The present understanding of how changes in climate conditions will impact the flux of natural organic matter (NOM) from the terrestrial to aquatic environments and thus aquatic dissolved organic carbon (DOC) concentrations is limited. In this study, three machine learning algorithms were used to predict variations in DOC concentrations in an Australian drinking water catchment as a function of climate, catchment and physical water quality data. Four independent variables including precipitation, temperature, leaf area index and turbidity (n = 5,540) were selected from a large dataset to develop and train each machine learning model. The accuracy of the multivariable linear regression, support vector regression (SVR) and Gaussian process regression algorithms with different kernel functions was determined using adjusted R-squared (adj.
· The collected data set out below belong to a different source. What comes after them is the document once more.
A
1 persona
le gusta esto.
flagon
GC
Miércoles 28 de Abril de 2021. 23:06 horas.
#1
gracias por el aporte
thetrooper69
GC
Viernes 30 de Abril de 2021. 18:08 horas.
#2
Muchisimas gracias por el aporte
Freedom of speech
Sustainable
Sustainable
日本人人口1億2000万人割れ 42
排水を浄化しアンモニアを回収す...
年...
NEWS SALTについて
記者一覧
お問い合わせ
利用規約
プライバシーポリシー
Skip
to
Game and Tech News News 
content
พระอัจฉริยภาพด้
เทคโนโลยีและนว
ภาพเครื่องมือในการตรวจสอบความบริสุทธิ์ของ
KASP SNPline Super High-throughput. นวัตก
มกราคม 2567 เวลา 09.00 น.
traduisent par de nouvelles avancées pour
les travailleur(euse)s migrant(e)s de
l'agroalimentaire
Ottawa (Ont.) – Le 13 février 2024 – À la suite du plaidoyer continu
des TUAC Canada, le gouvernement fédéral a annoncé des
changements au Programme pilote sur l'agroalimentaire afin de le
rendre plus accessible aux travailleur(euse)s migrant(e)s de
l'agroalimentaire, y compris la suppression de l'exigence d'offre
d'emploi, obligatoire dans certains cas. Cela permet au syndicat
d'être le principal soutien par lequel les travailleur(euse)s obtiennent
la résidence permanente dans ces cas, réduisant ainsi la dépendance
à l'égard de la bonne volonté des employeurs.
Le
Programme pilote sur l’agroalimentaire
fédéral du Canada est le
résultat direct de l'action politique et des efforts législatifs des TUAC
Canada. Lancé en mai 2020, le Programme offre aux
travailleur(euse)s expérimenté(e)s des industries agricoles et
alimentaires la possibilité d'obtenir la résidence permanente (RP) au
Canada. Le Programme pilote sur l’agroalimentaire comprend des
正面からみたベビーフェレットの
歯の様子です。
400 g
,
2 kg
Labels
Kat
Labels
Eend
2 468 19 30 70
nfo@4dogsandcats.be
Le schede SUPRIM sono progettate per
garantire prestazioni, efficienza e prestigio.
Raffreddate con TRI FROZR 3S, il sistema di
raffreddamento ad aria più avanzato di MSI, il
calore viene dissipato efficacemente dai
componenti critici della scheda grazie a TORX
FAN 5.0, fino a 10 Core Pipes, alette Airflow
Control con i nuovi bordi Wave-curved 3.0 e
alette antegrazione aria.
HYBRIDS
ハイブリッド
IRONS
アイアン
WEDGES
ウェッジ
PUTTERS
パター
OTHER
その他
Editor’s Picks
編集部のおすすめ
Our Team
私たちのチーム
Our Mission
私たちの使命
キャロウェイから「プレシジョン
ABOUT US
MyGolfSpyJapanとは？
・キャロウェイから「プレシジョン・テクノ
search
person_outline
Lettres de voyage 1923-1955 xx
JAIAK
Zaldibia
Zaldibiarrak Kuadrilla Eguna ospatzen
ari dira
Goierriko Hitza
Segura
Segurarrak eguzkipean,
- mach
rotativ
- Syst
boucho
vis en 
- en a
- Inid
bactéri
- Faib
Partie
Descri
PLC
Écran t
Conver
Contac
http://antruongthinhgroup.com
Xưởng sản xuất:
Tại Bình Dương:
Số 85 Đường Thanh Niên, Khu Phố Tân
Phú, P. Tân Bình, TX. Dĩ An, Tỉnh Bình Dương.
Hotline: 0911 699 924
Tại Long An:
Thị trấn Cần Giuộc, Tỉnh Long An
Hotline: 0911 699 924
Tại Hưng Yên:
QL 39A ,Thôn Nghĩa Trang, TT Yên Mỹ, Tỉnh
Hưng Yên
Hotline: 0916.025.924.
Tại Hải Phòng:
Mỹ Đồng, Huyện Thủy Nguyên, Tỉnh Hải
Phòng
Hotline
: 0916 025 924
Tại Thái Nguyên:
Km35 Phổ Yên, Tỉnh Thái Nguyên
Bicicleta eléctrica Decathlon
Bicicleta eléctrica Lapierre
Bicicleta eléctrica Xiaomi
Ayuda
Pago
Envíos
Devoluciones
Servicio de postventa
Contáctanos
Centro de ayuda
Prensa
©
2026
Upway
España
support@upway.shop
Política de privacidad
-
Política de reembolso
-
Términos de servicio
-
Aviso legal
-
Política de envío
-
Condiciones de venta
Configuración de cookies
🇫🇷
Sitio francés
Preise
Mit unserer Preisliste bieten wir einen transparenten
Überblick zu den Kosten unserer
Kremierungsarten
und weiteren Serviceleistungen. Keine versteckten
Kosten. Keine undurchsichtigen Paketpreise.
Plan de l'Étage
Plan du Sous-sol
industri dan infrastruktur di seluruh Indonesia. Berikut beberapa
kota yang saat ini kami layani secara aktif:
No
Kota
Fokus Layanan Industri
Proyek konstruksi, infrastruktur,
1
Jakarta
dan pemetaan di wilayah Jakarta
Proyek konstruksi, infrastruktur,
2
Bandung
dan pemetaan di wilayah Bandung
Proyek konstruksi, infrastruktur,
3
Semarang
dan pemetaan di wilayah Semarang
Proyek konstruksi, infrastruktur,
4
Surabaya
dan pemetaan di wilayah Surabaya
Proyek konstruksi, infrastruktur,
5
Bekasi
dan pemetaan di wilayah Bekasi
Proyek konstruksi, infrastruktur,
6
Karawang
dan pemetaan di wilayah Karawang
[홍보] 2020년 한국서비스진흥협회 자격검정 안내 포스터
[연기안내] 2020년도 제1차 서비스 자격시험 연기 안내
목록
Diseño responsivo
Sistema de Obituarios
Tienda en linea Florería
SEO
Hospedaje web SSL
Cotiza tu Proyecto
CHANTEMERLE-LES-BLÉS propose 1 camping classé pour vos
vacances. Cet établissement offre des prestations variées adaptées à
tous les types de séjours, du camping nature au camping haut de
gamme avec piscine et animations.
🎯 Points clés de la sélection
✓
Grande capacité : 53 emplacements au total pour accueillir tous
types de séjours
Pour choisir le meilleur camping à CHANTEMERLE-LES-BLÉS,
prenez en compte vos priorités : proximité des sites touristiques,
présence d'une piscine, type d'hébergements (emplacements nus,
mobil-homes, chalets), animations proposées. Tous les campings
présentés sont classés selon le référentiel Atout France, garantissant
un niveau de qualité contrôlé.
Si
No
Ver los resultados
R2), root-mean-squared error (RMSE) and mean absolute error (MAE). Model accuracy was very sensitive to the time interval used to average climate observations prior to pairing with DOC observations. The SVR model with a quadratic kernel function and a 12-day time interval between climate and water quality observations outperformed the other machine learning algorithms (adj. R2 = 0.71, RMSE = 1.9, MAE = 1.35). The area under the receiver operating characteristic curve method (AUC) confirmed that the SVR model could predict 92% of the elevated DOC observations; however, it was not possible to estimate DOC values at specific sampling sites in the catchment, probably due to the complex local geological and hydrological changes in the sites that directly surround and feed each sampling point. Further research is required to establish potential relationships between climatological data and NOM concentration in other water catchments, especially in the face of a changing climate.